The Good Country Index measures how much each country contributes to the planet. The index is the brain child of Simon Anholt.
According to the Index, Ireland ranked first followed by Finland, Switzerland, Netherlands, New Zealand, Sweden, United Kingdom, Norway, Denmark and Belgium. The US was not in the top 20 (it ranked 21st).
The index graded 125 countries across seven categories, including things like science and technology, world order, prosperity and equality and health and wellbeing. Each of those seven categories has five datasets in them.
Although the rankings may not be based on the most mathematically precise results, as Anholt revealed in a telephone interview, he had an agenda in creating the index.
"The reason I’ve done it is not because I wanted to do an index but because I wanted ordinary people — not politicians — to start thinking about whether countries are good or bad. At the moment all they ever talk about or measure is whether a country is successful." Anholt said. "We have fallen into the habit of measuring the performance of countries as if they were islands, as if they had no connection with each other, and as if one country doing well had no impact whatsoever on other countries. But of course this is the age of globalization, and the central fact of the age we live in is that every country, every market, every medium of communication, every natural resource is connected."
People fail to realize that the well being of some nations is commonly founded on the hardship of others. The index offers a way of factoring this information and presenting it in a very accessible fashion.
"We have to start asking where that growth comes from." Anholt continued. "We are screwing poorer countries to buy products more cheaply, we are raping the environment to produce more energy to drive our industry faster. Countries perform better and better but the world and planet and humanity in general are getting worse and worse. The whole system starts to look like a rapidly growing tumor. It has an illusion of health because of its growth but it’s almost as big as the host body."
When asked about what he hopes to achieve Anholt said that he would like people to consider the implications of their actions and the common good.

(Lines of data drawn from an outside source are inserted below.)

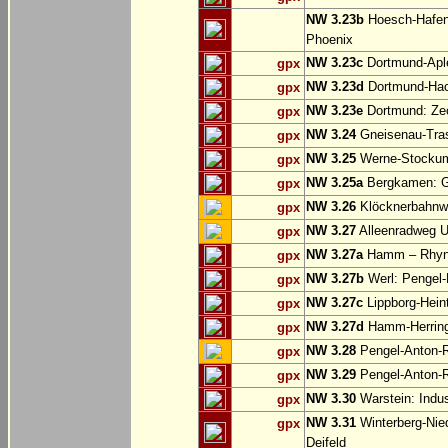
NW 3.23b
Hoesch-Hafenb
Phoenix
NW 3.23c
Dortmund-Apl
gpx
NW 3.23d
Dortmund-Hac
gpx
NW 3.23e
Dortmund: Ze
gpx
NW 3.24
Gneisenau-Tras
gpx
NW 3.25
Werne-Stocku
gpx
NW 3.25a
Bergkamen: Gr
gpx
NW 3.26
Klöcknerbahnw
gpx
NW 3.27
Alleenradweg U
gpx
NW 3.27a
Hamm – Rhyn
gpx
NW 3.27b
Werl: Pengel
gpx
NW 3.27c
Lippborg-Hein
gpx
NW 3.27d
Hamm-Herringen
gpx
NW 3.28
Pengel-Anton-R
gpx
NW 3.29
Pengel-Anton-R
gpx
NW 3.30
Warstein: Indus
gpx
NW 3.31
Winterberg-Nie
gpx
Deifeld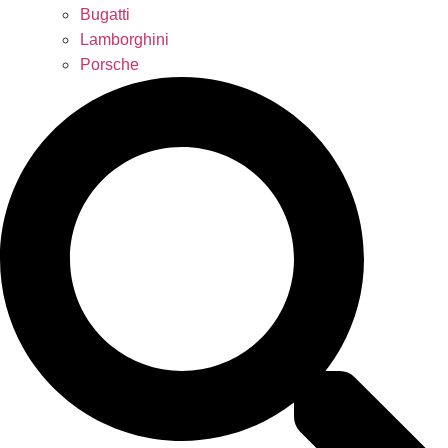
Bugatti
Lamborghini
Porsche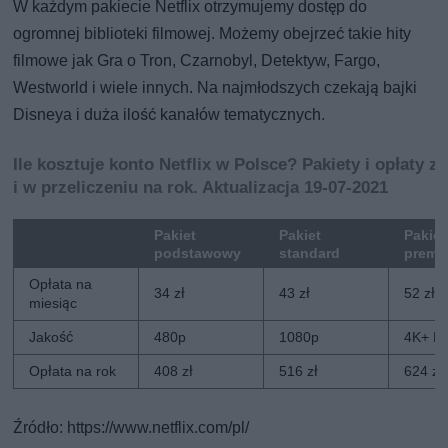
W każdym pakiecie Netflix otrzymujemy dostęp do
ogromnej biblioteki filmowej. Możemy obejrzeć takie hity
filmowe jak Gra o Tron, Czarnobyl, Detektyw, Fargo,
Westworld i wiele innych. Na najmłodszych czekają bajki
Disneya i duża ilość kanałów tematycznych.
Ile kosztuje konto Netflix w Polsce? Pakiety i opłaty z
i w przeliczeniu na rok. Aktualizacja 19-07-2021
Pakiet
Pakiet
Pakiet
podstawowy
standard
premi
Opłata na
34 zł
43 zł
52 zł
miesiąc
Jakość
480p
1080p
4K+ H
Opłata na rok
408 zł
516 zł
624 zł
Źródło: https://www.netflix.com/pl/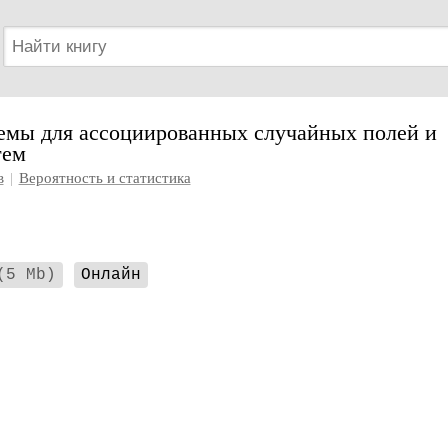
емы для ассоциированных случайных полей и
тем
в
|
Вероятность и статистика
(5 Mb)
Онлайн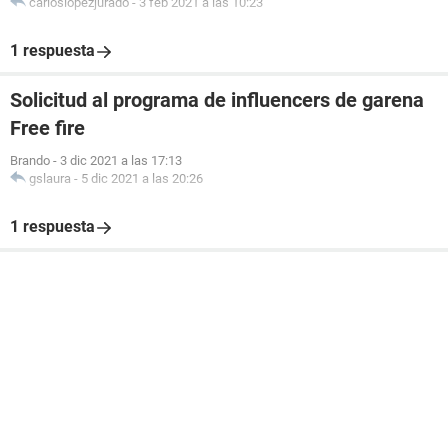
carloslopezjurado
-
3 feb 2021 a las 10:23
1 respuesta
Solicitud al programa de influencers de garena
Free fire
Brando
-
3 dic 2021 a las 17:13
gslaura
-
5 dic 2021 a las 20:26
1 respuesta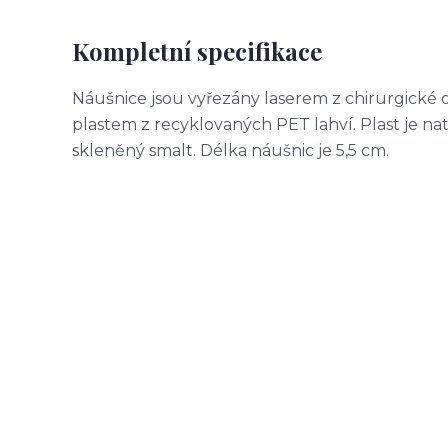
Kompletní specifikace
Náušnice jsou vyřezány laserem z chirurgické 
plastem z recyklovaných PET lahví. Plast je n
skleněný smalt. Délka náušnic je 5,5 cm.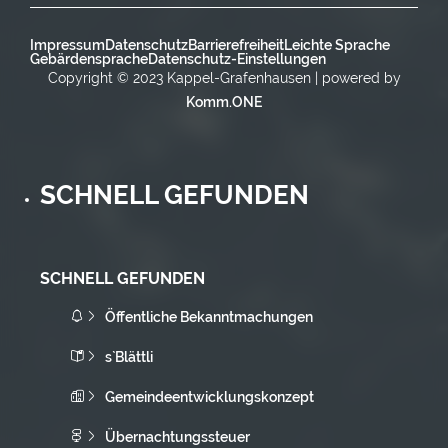
Impressum
Datenschutz
Barrierefreiheit
Leichte Sprache
Gebärdensprache
Datenschutz-Einstellungen
Copyright © 2023 Kappel-Grafenhausen | powered by
Komm.ONE
SCHNELL GEFUNDEN
SCHNELL GEFUNDEN
Öffentliche Bekanntmachungen
s`Blättli
Gemeindeentwicklungskonzept
Übernachtungssteuer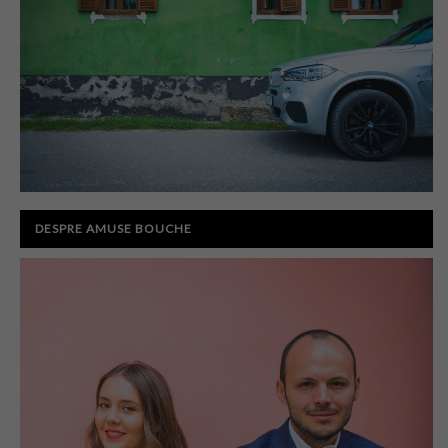
DESPRE AMUSE BOUCHE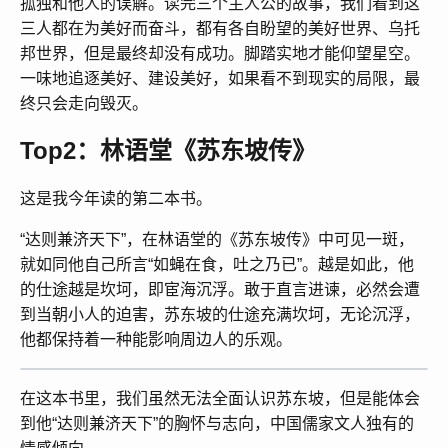
孤独和他人的误解。读完三个主人公的故事，我们看到这
三人都在为美好而奋斗，都有各自盼望的美好世界、乌托
邦世界，但是最终却没有成功。脚踏实地才能仰望星空。
一味地追逐美好、建设美好，如果看不到现实的局限，最
终只会走向毁灭。
Top2：林语堂《苏东坡传》
这是我今年读的第二本书。
“达则兼济天下”，在林语堂的《苏东坡传》中可见一斑，
就如同他自己所言“如蝇在食，吐之乃已”。越是如此，他
的仕途越是坎坷，即宦海沉浮。敢于直言进谏，必然会遭
到当朝小人的迫害，苏东坡的仕途充满坎坷，无论沉浮，
他都保持着一种能影响周边人的乐观。
在这本书里，我们虽然无法全面认识苏东坡，但是能体会
到他“达则兼济天下”的胸怀与志向，中国儒家文人独有的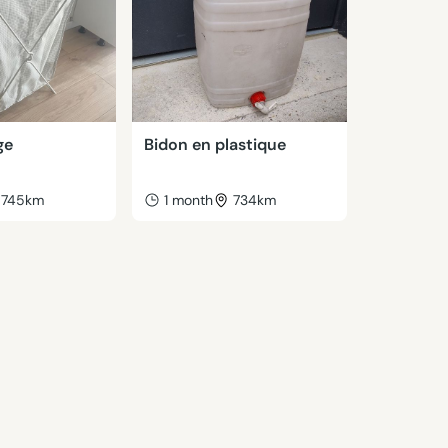
ge
Bidon en plastique
745km
1 month
734km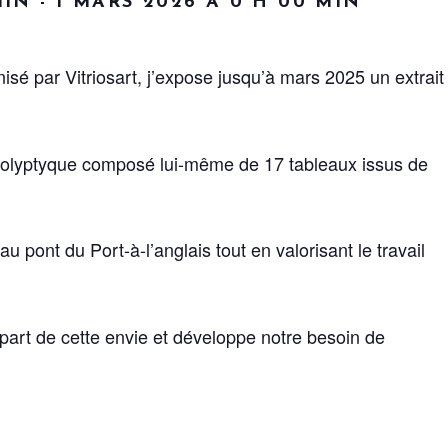
MIN
-
1 MARS 2026 À 0 H 00 MIN
isé par Vitriosart, j’expose jusqu’à mars 2025 un extrait
 polyptyque composé lui-même de 17 tableaux issus de
u pont du Port-à-l’anglais tout en valorisant le travail
part de cette envie et développe notre besoin de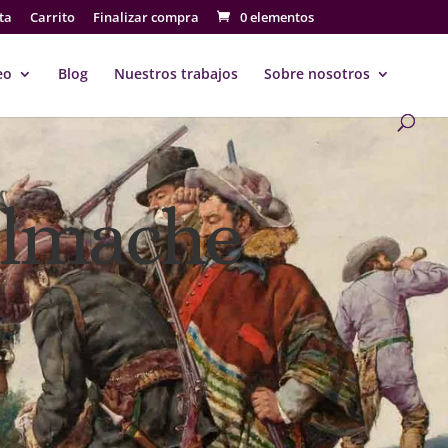
ta
Carrito
Finalizar compra
0 elementos
eo
Blog
Nuestros trabajos
Sobre nosotros
almache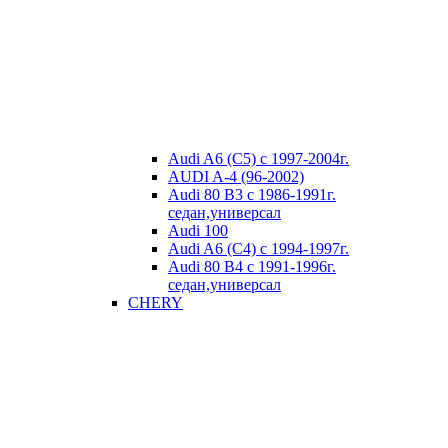
Audi A6 (C5) с 1997-2004г.
AUDI A-4 (96-2002)
Audi 80 В3 с 1986-1991г.
седан,универсал
Audi 100
Audi A6 (C4) с 1994-1997г.
Audi 80 В4 с 1991-1996г.
седан,универсал
CHERY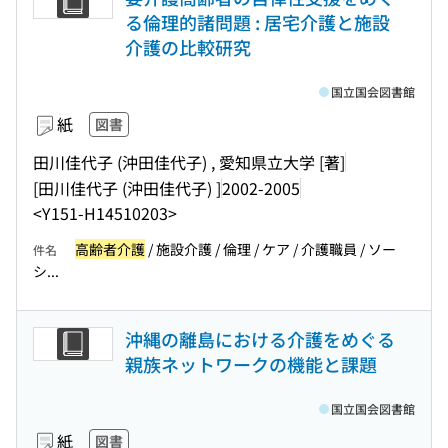
る倫理的諸問題 : 居宅介護と施設
介護の比較研究
国立国会図書館
紙
図書
田川佳代子 (沖田佳代子) , 愛知県立大学 [著]
[田川佳代子 (沖田佳代子) ]
2002-2005
<Y151-H14510203>
高齢者介護
/ 施設介護 / 倫理 / ケア / 介護職員 / ソー
件名
シ...
沖縄の離島における介護をめぐる
親族ネットワークの機能と課題
国立国会図書館
紙
図書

"There used to be this automatic and universal relationship of love and trust between citizens and their cities or their city states, the equivalent of the modern country. What that is being replaced with today is a relationship of prostitution." Anholt said.
Nations also have a duty to respond, beyond just being beholden to their citizens, governments also have broader responsibilities. Being good is a self fulfilling prophecy regardless of what encourages that behavior.
"I’ve seen this work over and over again." Anholt said. "Someone starts behaving in a right-on way for purely cynical reasons, they’re lying through their teeth, just doing it for PR. But the moment it starts working — and it usually does work — and they start receiving some of that warmth from public opinion, it becomes the most important thing they’ve ever done. Their reputation, as soon as they start to earn one, instantly becomes their most treasured possession. They will do anything to maintain that reputation and build it further; they will even become good — even that! — in order to maintain it. That little loophole in human nature is probably what will save us all."